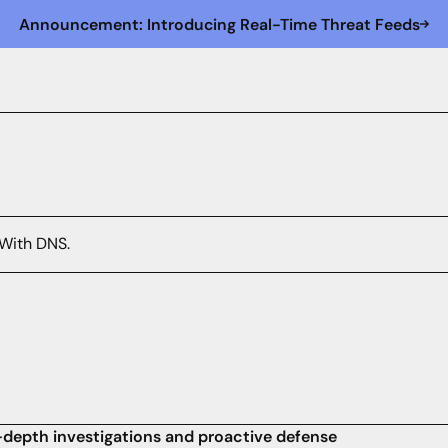
Announcement: Introducing Real-Time Threat Feeds
 With DNS.
in-depth investigations and proactive defense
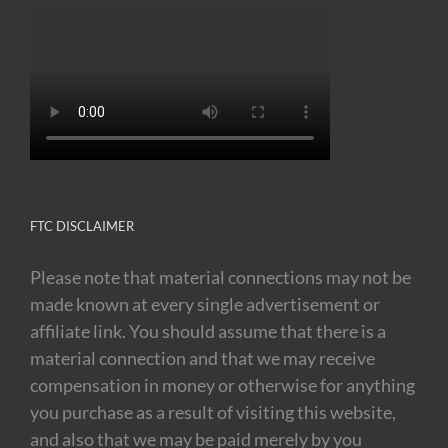
FTC DISCLAIMER
Please note that material connections may not be
made known at every single advertisement or
affiliate link. You should assume that there is a
material connection and that we may receive
compensation in money or otherwise for anything
you purchase as a result of visiting this website,
and also that we may be paid merely by you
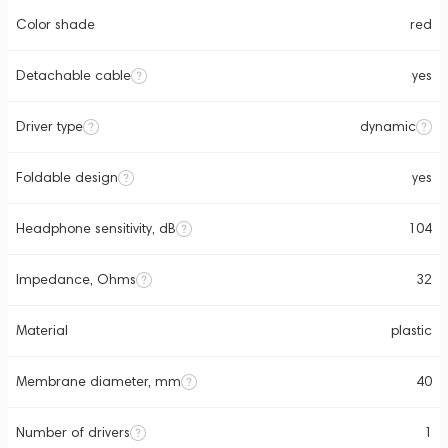
Color shade
red
Detachable cable
yes
Driver type
dynamic
Foldable design
yes
Headphone sensitivity, dB
104
Impedance, Ohms
32
Material
plastic
Membrane diameter, mm
40
Number of drivers
1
———
**Required work**
Each line above must be set down exactly, though no picture should be carried over.

**Task answer**
Announcement: Introducing Real-Time Threat Feeds
 With DNS.
in-depth investigations and proactive defense
FTC DISCLAIMER
Please note that material connections may not be
made known at every single advertisement or
affiliate link. You should assume that there is a
material connection and that we may receive
compensation in money or otherwise for anything
you purchase as a result of visiting this website,
and also that we may be paid merely by you
Color shade
red
Detachable cable
yes
Driver type
dynamic
Foldable design
yes
Headphone sensitivity, dB
104
Impedance, Ohms
32
Material
plastic
Membrane diameter, mm
40
Number of drivers
1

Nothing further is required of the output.